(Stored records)
↓
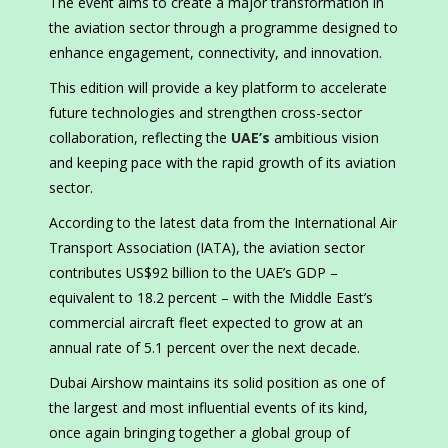
The event aims to create a major transformation in
the aviation sector through a programme designed to
enhance engagement, connectivity, and innovation.
This edition will provide a key platform to accelerate
future technologies and strengthen cross-sector
collaboration, reflecting the
UAE’s
ambitious vision
and keeping pace with the rapid growth of its aviation
sector.
According to the latest data from the International Air
Transport Association (IATA), the aviation sector
contributes US$92 billion to the UAE’s GDP –
equivalent to 18.2 percent – with the Middle East’s
commercial aircraft fleet expected to grow at an
annual rate of 5.1 percent over the next decade.
Dubai Airshow maintains its solid position as one of
the largest and most influential events of its kind,
once again bringing together a global group of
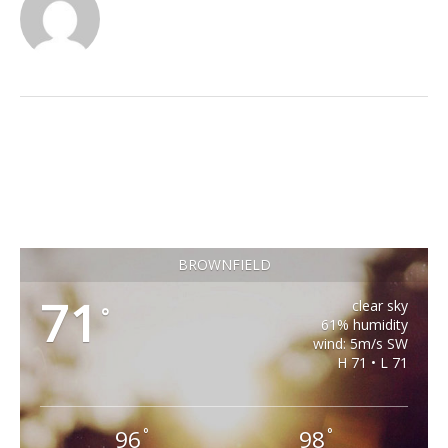
BROWNFIELD
71
clear sky
°
61% humidity
wind: 5m/s SW
H 71 • L 71
96
98
°
°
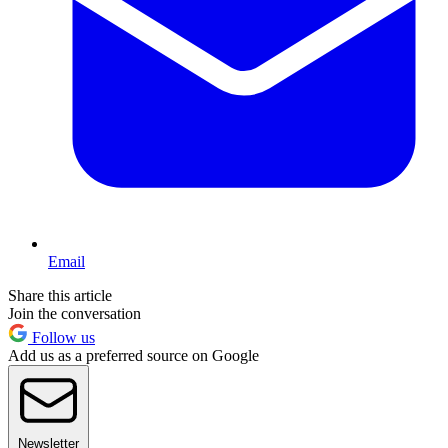
Email
Share this article
Join the conversation
Follow us
Add us as a preferred source on Google
Newsletter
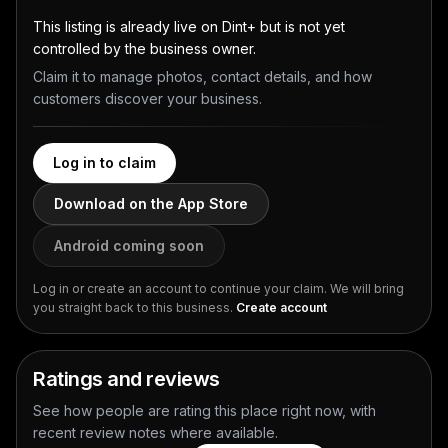
This listing is already live on Dint+ but is not yet
controlled by the business owner.
Claim it to manage photos, contact details, and how
customers discover your business.
Log in to claim
Download on the App Store
Android coming soon
Log in or create an account to continue your claim. We will bring
you straight back to this business.
Create account
Ratings and reviews
See how people are rating this place right now, with
recent review notes where available.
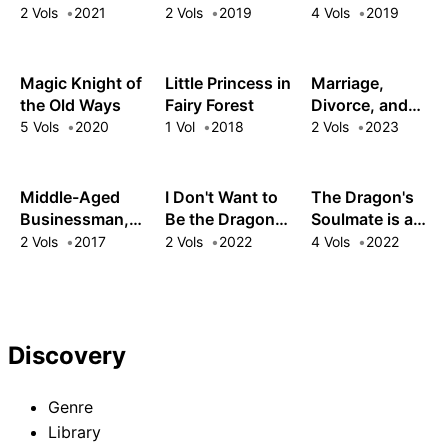
Lost Her Egg to
Reincarnated as
Out as a
2 Vols
2021
2 Vols
2019
4 Vols
2019
Disaster Is My
My Gag
Weakling by My
Mom Now
Character?!
Sword Saint
Father
Magic Knight of
Little Princess in
Marriage,
the Old Ways
Fairy Forest
Divorce, and
Beyond: The
5 Vols
2020
1 Vol
2018
2 Vols
2023
White Mage and
Black Knight's
Romance
Middle-Aged
I Don't Want to
The Dragon's
Reignited
Businessman,
Be the Dragon
Soulmate is a
Arise in Another
Duke's Maid!
Mushroom
2 Vols
2017
2 Vols
2022
4 Vols
2022
World!
Serving My Ex-
Princess!
Fiancé from My
Past Life
Discovery
Genre
Library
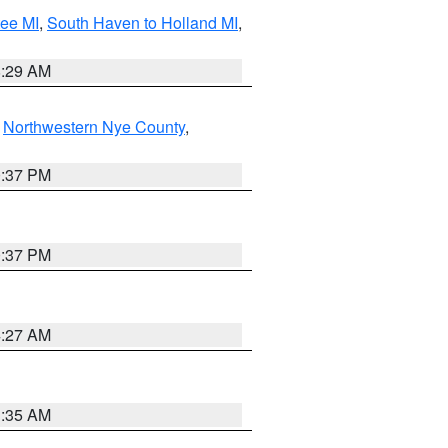
tee MI
,
South Haven to Holland MI
,
8:29 AM
,
Northwestern Nye County
,
0:37 PM
0:37 PM
4:27 AM
1:35 AM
↑
Count the lines in the records that contain the string "account". Give only the number.

2